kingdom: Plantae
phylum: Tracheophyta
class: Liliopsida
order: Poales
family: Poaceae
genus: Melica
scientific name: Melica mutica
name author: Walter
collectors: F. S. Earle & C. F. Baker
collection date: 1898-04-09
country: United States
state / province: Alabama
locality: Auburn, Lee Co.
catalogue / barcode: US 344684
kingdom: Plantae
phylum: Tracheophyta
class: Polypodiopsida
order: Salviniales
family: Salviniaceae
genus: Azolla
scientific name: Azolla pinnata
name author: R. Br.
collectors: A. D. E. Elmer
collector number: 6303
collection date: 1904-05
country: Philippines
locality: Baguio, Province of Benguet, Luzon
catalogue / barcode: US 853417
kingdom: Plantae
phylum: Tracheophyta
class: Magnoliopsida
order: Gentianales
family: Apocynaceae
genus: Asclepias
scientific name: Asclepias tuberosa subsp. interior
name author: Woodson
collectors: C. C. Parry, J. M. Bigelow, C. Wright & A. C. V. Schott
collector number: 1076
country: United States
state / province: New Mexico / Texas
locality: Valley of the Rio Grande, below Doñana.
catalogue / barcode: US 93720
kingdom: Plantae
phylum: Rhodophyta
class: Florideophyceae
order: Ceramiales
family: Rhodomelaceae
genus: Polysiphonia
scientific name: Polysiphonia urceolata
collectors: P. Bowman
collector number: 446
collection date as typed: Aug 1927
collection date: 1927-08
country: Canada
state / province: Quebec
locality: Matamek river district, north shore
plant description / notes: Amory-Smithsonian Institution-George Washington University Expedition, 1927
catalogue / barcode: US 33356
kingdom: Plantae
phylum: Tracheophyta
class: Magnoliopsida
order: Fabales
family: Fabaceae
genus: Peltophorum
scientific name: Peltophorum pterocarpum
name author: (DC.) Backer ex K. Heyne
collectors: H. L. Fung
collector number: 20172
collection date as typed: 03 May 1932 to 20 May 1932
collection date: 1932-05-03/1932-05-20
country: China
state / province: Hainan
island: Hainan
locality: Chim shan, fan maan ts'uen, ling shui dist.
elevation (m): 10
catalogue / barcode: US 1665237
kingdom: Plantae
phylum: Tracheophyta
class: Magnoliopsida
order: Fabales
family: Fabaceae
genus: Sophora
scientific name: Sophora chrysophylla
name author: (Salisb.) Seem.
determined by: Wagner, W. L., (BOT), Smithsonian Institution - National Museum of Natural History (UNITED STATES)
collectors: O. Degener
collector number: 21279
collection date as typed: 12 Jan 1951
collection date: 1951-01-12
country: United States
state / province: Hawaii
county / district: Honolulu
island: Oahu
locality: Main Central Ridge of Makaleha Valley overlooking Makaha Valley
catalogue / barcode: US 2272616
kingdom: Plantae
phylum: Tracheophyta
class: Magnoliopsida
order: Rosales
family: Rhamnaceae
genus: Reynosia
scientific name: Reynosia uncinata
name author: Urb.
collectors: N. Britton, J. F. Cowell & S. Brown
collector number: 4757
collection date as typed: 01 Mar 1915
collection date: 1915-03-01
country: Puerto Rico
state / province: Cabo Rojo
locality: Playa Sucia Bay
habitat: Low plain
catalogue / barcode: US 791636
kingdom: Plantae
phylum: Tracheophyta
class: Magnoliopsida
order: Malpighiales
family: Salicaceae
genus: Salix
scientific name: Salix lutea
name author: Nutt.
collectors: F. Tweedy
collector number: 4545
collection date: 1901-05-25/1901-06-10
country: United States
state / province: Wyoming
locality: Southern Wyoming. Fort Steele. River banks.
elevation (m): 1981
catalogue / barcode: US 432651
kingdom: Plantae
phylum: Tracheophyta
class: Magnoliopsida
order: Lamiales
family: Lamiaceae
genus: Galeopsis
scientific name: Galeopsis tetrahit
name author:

--------------------

과제 설명
내용이 "order: Poales"인 줄부터 내용이 "locality: Matamek river district, north shore"인 줄까지(두 줄 포함)를 다시 쓰세요. 단어 "locality" 부분만 "place" 표현으로 바꾸고 나머지는 그대로 두세요.

작성 답안
order: Poales
family: Poaceae
genus: Melica
scientific name: Melica mutica
name author: Walter
collectors: F. S. Earle & C. F. Baker
collection date: 1898-04-09
country: United States
state / province: Alabama
place: Auburn, Lee Co.
catalogue / barcode: US 344684
kingdom: Plantae
phylum: Tracheophyta
class: Polypodiopsida
order: Salviniales
family: Salviniaceae
genus: Azolla
scientific name: Azolla pinnata
name author: R. Br.
collectors: A. D. E. Elmer
collector number: 6303
collection date: 1904-05
country: Philippines
place: Baguio, Province of Benguet, Luzon
catalogue / barcode: US 853417
kingdom: Plantae
phylum: Tracheophyta
class: Magnoliopsida
order: Gentianales
family: Apocynaceae
genus: Asclepias
scientific name: Asclepias tuberosa subsp. interior
name author: Woodson
collectors: C. C. Parry, J. M. Bigelow, C. Wright & A. C. V. Schott
collector number: 1076
country: United States
state / province: New Mexico / Texas
place: Valley of the Rio Grande, below Doñana.
catalogue / barcode: US 93720
kingdom: Plantae
phylum: Rhodophyta
class: Florideophyceae
order: Ceramiales
family: Rhodomelaceae
genus: Polysiphonia
scientific name: Polysiphonia urceolata
collectors: P. Bowman
collector number: 446
collection date as typed: Aug 1927
collection date: 1927-08
country: Canada
state / province: Quebec
place: Matamek river district, north shore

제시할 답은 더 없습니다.